Seventeen-year-old Chloe had a plan: work hard, get good grades, and attend a top-tier college. But after she collapses during cross-country practice and is told that she needs a new heart, all her careful preparations are laid to waste.

Eight months after her transplant, everything is different. Stuck in summer school with the underachievers, all she wants to do now is grab her surfboard and hit the waves—which is strange, because she wasn’t interested in surfing before her transplant. (It doesn’t hurt that her instructor, Kai, is seriously good-looking.)

And that’s not all that’s strange. There’s also the vivid recurring nightmare about crashing a motorcycle in a tunnel and memories of people and places she doesn’t recognize.

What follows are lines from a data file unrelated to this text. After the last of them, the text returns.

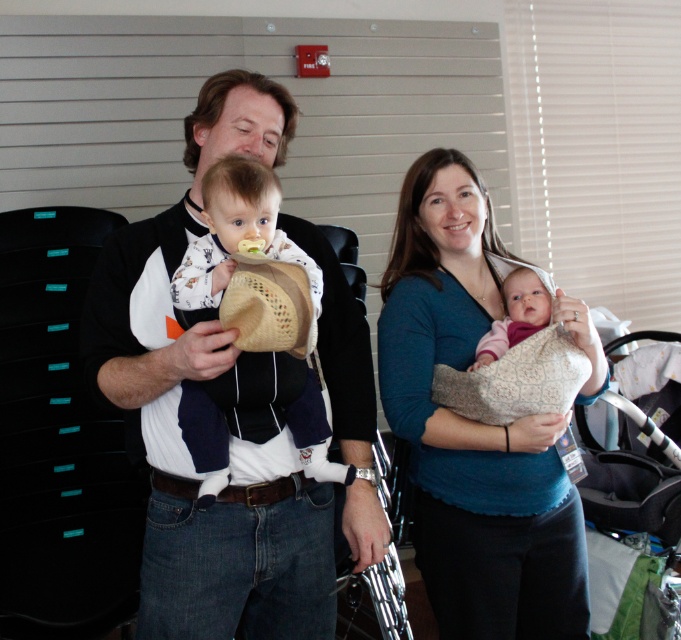
Between point (518, 605) and point (548, 298), which one is positioned in front?

Point (548, 298) is more forward.

Who is more forward, (558, 518) or (498, 326)?

Point (498, 326)

Where is `blue soft fabric baby carrier at center`? blue soft fabric baby carrier at center is located at coordinates (473, 426).

The width and height of the screenshot is (681, 640). Describe the element at coordinates (225, 412) in the screenshot. I see `white cotton shirt at center` at that location.

At what (x,y) coordinates should I click in order to perform the action: click on white cotton shirt at center. Please return your answer as a coordinate pair (x, y). The image size is (681, 640). Looking at the image, I should click on (225, 412).

Between blue soft fabric baby carrier at center and white cotton baby at center, which one is positioned lower?

Positioned lower is blue soft fabric baby carrier at center.

This screenshot has width=681, height=640. What do you see at coordinates (473, 426) in the screenshot? I see `blue soft fabric baby carrier at center` at bounding box center [473, 426].

You are a GUI agent. You are given a task and a screenshot of the screen. Output one action in this format:
    pyautogui.click(x=<x>, y=<y>)
    Task: Click on the blue soft fabric baby carrier at center
    The height and width of the screenshot is (640, 681).
    Given the screenshot: What is the action you would take?
    pyautogui.click(x=473, y=426)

Is there something wrong with her head now, too, or is there another explanation for what she’s experiencing?

As she searches for answers, and as her attraction to Kai intensifies, what she learns will lead her to question everything she thought she knew—about life, death, love, identity, and the true nature of reality.

My thoughts

While the start and middle of Everything I Thought I Knew have everything I love in a book – heartwarming story, building romance, struggling friendship, introspection following trauma – it is the ending, the glorious, surprising, on-my-gosh-no-way, ending that makes this book so gosh-darned amazing. I was shocked, stunned, honestly a little traumatised. It is honest, brilliant, amazing, and defies the realms of possibility just enough to have you questioning everything you thought you knew.

Chloe is lucky. Or so everyone tells her. Lucky when she collapsed and her heart failed that she didn’t die. Lucky that she received a heart transplant. Lucky she can continue her life. Eight months after her transplant, Chloe is finishing high school via summer school and watching her friends move away to college. Things are changing for Chloe. She does’t feel like the same person. She is sneaking away to take surfing lessons from the gorgeous Kai and has recurring dreams about crashing a motorcycle. Flashbacks, seeing people, knowing things she shouldn’t know. Something is wrong and so she starts to search for answers.